Print every line of the items below without changing anything.

(Transcribed page text)
§

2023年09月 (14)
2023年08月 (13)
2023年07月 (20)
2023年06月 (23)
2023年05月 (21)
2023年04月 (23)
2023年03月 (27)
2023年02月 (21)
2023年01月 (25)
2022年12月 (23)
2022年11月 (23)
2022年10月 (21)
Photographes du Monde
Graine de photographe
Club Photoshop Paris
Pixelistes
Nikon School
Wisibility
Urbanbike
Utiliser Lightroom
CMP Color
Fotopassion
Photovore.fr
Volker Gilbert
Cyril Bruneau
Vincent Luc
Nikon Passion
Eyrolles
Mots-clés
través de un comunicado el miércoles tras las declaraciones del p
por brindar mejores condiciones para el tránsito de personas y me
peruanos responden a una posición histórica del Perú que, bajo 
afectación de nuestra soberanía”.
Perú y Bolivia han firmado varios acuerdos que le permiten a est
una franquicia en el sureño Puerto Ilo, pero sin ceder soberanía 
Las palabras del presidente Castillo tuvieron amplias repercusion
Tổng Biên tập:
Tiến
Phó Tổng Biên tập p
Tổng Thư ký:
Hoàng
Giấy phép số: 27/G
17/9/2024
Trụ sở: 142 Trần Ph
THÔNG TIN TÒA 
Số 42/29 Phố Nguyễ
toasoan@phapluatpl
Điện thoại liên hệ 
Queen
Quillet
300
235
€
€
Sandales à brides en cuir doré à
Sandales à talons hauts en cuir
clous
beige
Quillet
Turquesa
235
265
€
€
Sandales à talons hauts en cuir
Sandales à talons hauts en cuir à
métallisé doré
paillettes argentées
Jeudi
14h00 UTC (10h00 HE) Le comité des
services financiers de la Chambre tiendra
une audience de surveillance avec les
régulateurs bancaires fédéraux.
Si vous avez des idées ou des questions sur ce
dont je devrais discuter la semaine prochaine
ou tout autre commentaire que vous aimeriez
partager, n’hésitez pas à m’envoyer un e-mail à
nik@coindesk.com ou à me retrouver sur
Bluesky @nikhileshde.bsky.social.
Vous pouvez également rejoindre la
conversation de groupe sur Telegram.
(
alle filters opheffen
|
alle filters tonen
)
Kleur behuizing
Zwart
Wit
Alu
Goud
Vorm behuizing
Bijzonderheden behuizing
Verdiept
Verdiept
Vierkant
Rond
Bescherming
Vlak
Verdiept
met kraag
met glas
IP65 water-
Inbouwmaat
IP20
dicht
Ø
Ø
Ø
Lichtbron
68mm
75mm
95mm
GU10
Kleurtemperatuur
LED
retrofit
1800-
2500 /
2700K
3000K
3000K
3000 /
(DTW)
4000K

§

* [Response below]:
2023年09月 (14)
2023年08月 (13)
2023年07月 (20)
2023年06月 (23)
2023年05月 (21)
2023年04月 (23)
2023年03月 (27)
2023年02月 (21)
2023年01月 (25)
2022年12月 (23)
2022年11月 (23)
2022年10月 (21)
Photographes du Monde
Graine de photographe
Club Photoshop Paris
Pixelistes
Nikon School
Wisibility
Urbanbike
Utiliser Lightroom
CMP Color
Fotopassion
Photovore.fr
Volker Gilbert
Cyril Bruneau
Vincent Luc
Nikon Passion
Eyrolles
Mots-clés
través de un comunicado el miércoles tras las declaraciones del p
por brindar mejores condiciones para el tránsito de personas y me
peruanos responden a una posición histórica del Perú que, bajo 
afectación de nuestra soberanía”.
Perú y Bolivia han firmado varios acuerdos que le permiten a est
una franquicia en el sureño Puerto Ilo, pero sin ceder soberanía 
Las palabras del presidente Castillo tuvieron amplias repercusion
Tổng Biên tập:
Tiến
Phó Tổng Biên tập p
Tổng Thư ký:
Hoàng
Giấy phép số: 27/G
17/9/2024
Trụ sở: 142 Trần Ph
THÔNG TIN TÒA 
Số 42/29 Phố Nguyễ
toasoan@phapluatpl
Điện thoại liên hệ 
Queen
Quillet
300
235
€
€
Sandales à brides en cuir doré à
Sandales à talons hauts en cuir
clous
beige
Quillet
Turquesa
235
265
€
€
Sandales à talons hauts en cuir
Sandales à talons hauts en cuir à
métallisé doré
paillettes argentées
Jeudi
14h00 UTC (10h00 HE) Le comité des
services financiers de la Chambre tiendra
une audience de surveillance avec les
régulateurs bancaires fédéraux.
Si vous avez des idées ou des questions sur ce
dont je devrais discuter la semaine prochaine
ou tout autre commentaire que vous aimeriez
partager, n’hésitez pas à m’envoyer un e-mail à
nik@coindesk.com ou à me retrouver sur
Bluesky @nikhileshde.bsky.social.
Vous pouvez également rejoindre la
conversation de groupe sur Telegram.
(
alle filters opheffen
|
alle filters tonen
)
Kleur behuizing
Zwart
Wit
Alu
Goud
Vorm behuizing
Bijzonderheden behuizing
Verdiept
Verdiept
Vierkant
Rond
Bescherming
Vlak
Verdiept
met kraag
met glas
IP65 water-
Inbouwmaat
IP20
dicht
Ø
Ø
Ø
Lichtbron
68mm
75mm
95mm
GU10
Kleurtemperatuur
LED
retrofit
1800-
2500 /
2700K
3000K
3000K
3000 /
(DTW)
4000K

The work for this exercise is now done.